— Ton témoin? dit Carlos Flink avec une expression bizarre. Ton témoin?... C’est impossible.

— Pourquoi? Parce que j’ai eu la mauvaise fortune de marcher sur tes traces glorieuses dans le Guepo-Upas?

— Non, fit Carlos, ce n’est point pour cela! Margaret Holtius, ta fiancée, j’allais la demander à son père, et l’épouser eût été ma joie. Comprends-tu?

Cornélius van Elven était devenu presque livide. Il sentait bien maintenant que c’était là sans nul doute — là seulement peut-être — la véritable cause de la colère et de la souffrance de Carlos. Il n’essaya point de rien adoucir. La plaie était vive, et toute parole eût semblé une cruauté de plus.

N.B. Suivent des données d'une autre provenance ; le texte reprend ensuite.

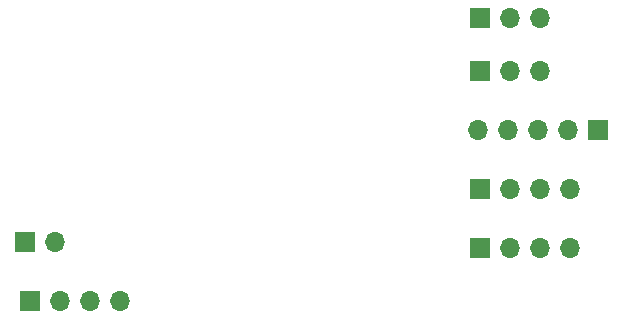
<source format=gbr>
%TF.GenerationSoftware,KiCad,Pcbnew,8.0.3*%
%TF.CreationDate,2024-07-20T13:58:35+02:00*%
%TF.ProjectId,Schematics,53636865-6d61-4746-9963-732e6b696361,rev?*%
%TF.SameCoordinates,Original*%
%TF.FileFunction,Copper,L2,Bot*%
%TF.FilePolarity,Positive*%
%FSLAX46Y46*%
G04 Gerber Fmt 4.6, Leading zero omitted, Abs format (unit mm)*
G04 Created by KiCad (PCBNEW 8.0.3) date 2024-07-20 13:58:35*
%MOMM*%
%LPD*%
G01*
G04 APERTURE LIST*
%TA.AperFunction,ComponentPad*%
%ADD10R,1.700000X1.700000*%
%TD*%
%TA.AperFunction,ComponentPad*%
%ADD11O,1.700000X1.700000*%
%TD*%
G04 APERTURE END LIST*
D10*
%TO.P,J7,1,Pin_1*%
%TO.N,+5V*%
X27420000Y-51500000D03*
D11*
%TO.P,J7,2,Pin_2*%
%TO.N,/I2S_DA*%
X29960000Y-51500000D03*
%TO.P,J7,3,Pin_3*%
%TO.N,/I2S_CL*%
X32500000Y-51500000D03*
%TO.P,J7,4,Pin_4*%
%TO.N,GND*%
X35040000Y-51500000D03*
%TD*%
D10*
%TO.P,J1,1,Pin_1*%
%TO.N,GND*%
X75500000Y-37000000D03*
D11*
%TO.P,J1,2,Pin_2*%
%TO.N,+5V*%
X72960000Y-37000000D03*
%TO.P,J1,3,Pin_3*%
%TO.N,/I2S_BCK*%
X70420000Y-37000000D03*
%TO.P,J1,4,Pin_4*%
%TO.N,/I2S_LRCK*%
X67880000Y-37000000D03*
%TO.P,J1,5,Pin_5*%
%TO.N,/I2S_DATA*%
X65340000Y-37000000D03*
%TD*%
D10*
%TO.P,J4,1,Pin_1*%
%TO.N,VCC*%
X26960000Y-46500000D03*
D11*
%TO.P,J4,2,Pin_2*%
%TO.N,GND*%
X29500000Y-46500000D03*
%TD*%
D10*
%TO.P,J3,1,Pin_1*%
%TO.N,/KNOB2_BUT*%
X65500000Y-47000000D03*
D11*
%TO.P,J3,2,Pin_2*%
%TO.N,/KNOB2_B*%
X68040000Y-47000000D03*
%TO.P,J3,3,Pin_3*%
%TO.N,/KNOB2_A*%
X70580000Y-47000000D03*
%TO.P,J3,4,Pin_4*%
%TO.N,GND*%
X73120000Y-47000000D03*
%TD*%
D10*
%TO.P,J2,1,Pin_1*%
%TO.N,/KNOB1_A*%
X65500000Y-42000000D03*
D11*
%TO.P,J2,2,Pin_2*%
%TO.N,/KNOB1_B*%
X68040000Y-42000000D03*
%TO.P,J2,3,Pin_3*%
%TO.N,/KNOB1_BUT*%
X70580000Y-42000000D03*
%TO.P,J2,4,Pin_4*%
%TO.N,GND*%
X73120000Y-42000000D03*
%TD*%
D10*
%TO.P,J5,1,Pin_1*%
%TO.N,+5V*%
X65475000Y-27500000D03*
D11*
%TO.P,J5,2,Pin_2*%
%TO.N,/LED_DATA*%
X68015000Y-27500000D03*
%TO.P,J5,3,Pin_3*%
%TO.N,GND*%
X70555000Y-27500000D03*
%TD*%
D10*
%TO.P,J6,1,Pin_1*%
%TO.N,/TX*%
X65475000Y-32000000D03*
D11*
%TO.P,J6,2,Pin_2*%
%TO.N,/RX*%
X68015000Y-32000000D03*
%TO.P,J6,3,Pin_3*%
%TO.N,GND*%
X70555000Y-32000000D03*
%TD*%
M02*

</source>
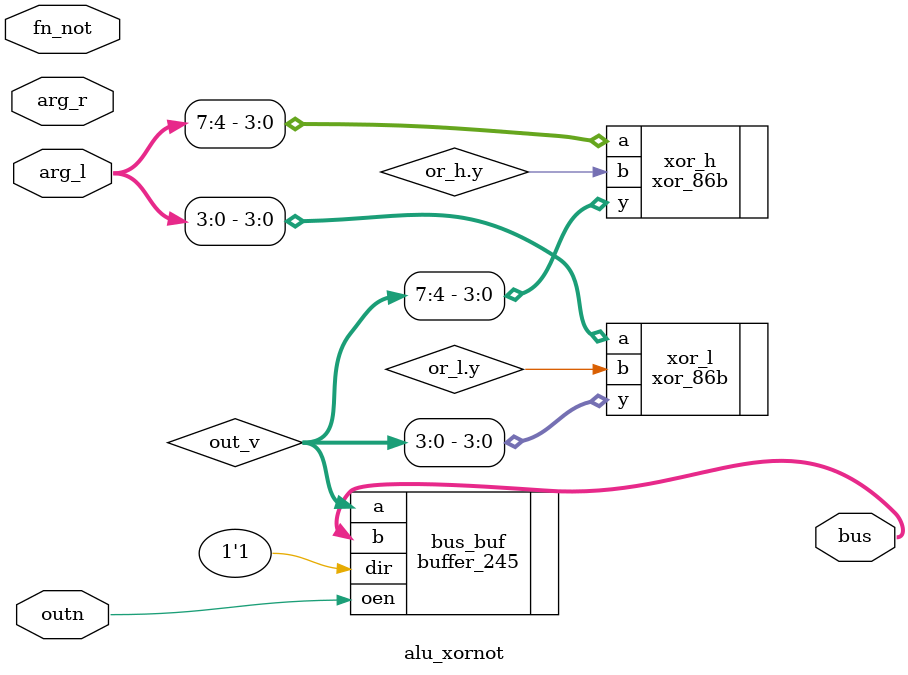
<source format=v>
module alu_xornot (
    input outn,
    input fn_not,
    input [7:0] arg_l,
    input [7:0] arg_r,
    output [7:0] bus);

    // for some crazy reason, Verilator thinks wire is unused
    /* verilator lint_off UNUSED */
    wire [7:0] out_v;
    /* verilator lint_on UNUSED */

    /* verilator lint_off PINMISSING */
    xor_86b xor_l(.a(arg_l[3:0]), .b(or_l.y), .y(out_v[3:0]));
    xor_86b xor_h(.a(arg_l[7:4]), .b(or_h.y), .y(out_v[7:4]));

    or_32b or_l(.a(arg_r[3:0]), .b({fn_not, fn_not, fn_not, fn_not}));
    or_32b or_h(.a(arg_r[7:4]), .b({fn_not, fn_not, fn_not, fn_not}));

    buffer_245 bus_buf(.oen(outn), .dir(1'b1), .a(out_v), .b(bus));

endmodule
</source>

Il tendit une fois encore la main au capitaine Flink et lui dit simplement:

— Demeurons toujours ce que nous avons été l’un pour l’autre, des frères, et si je t’ai involontairement causé une douleur, Carlos, pardonne-moi, veux-tu?

Sa main était largement ouverte et comme suppliante. Celle du capitaine Flink demeurait immobile et crispée. Cornélius se mordit les lèvres.

— Carlos!... Carlos! dit-il par deux fois, la voix étranglée.

Carlos ne répondait pas.

— Carlos! dit encore le capitaine Cornélius, je vais partir... je pars!